» **任务要求**:
从记录开头起，一直到含有“met de afzuiging”的那一行为止（这一行也算在内），把其间各行一字不差地照抄下来。抄写时略去图片。

» **任务资料**:
◆ ◆ ◆

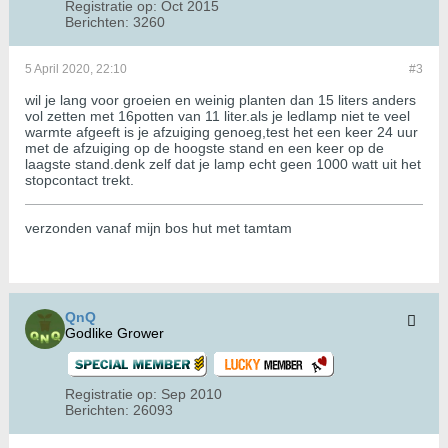
Registratie op:
Oct 2015
Berichten:
3260
5 April 2020, 22:10
#3
wil je lang voor groeien en weinig planten dan 15 liters anders
vol zetten met 16potten van 11 liter.als je ledlamp niet te veel
warmte afgeeft is je afzuiging genoeg,test het een keer 24 uur
met de afzuiging op de hoogste stand en een keer op de
laagste stand.denk zelf dat je lamp echt geen 1000 watt uit het
stopcontact trekt.
verzonden vanaf mijn bos hut met tamtam
QnQ
Godlike Grower
Registratie op:
Sep 2010
Berichten:
26093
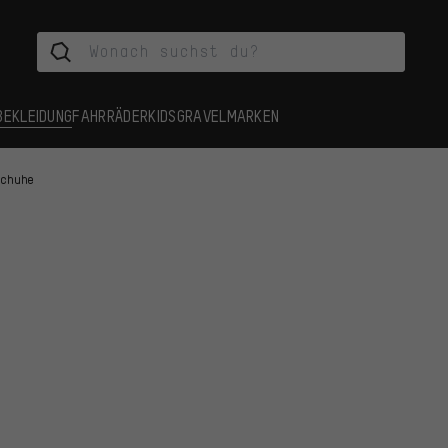
BEKLEIDUNG
FAHRRÄDER
KIDS
GRAVEL
MARKEN
Schuhe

◆ ◆ ◆

» **回复**:
Registratie op:
Oct 2015
Berichten:
3260
5 April 2020, 22:10
#3
wil je lang voor groeien en weinig planten dan 15 liters anders
vol zetten met 16potten van 11 liter.als je ledlamp niet te veel
warmte afgeeft is je afzuiging genoeg,test het een keer 24 uur
met de afzuiging op de hoogste stand en een keer op de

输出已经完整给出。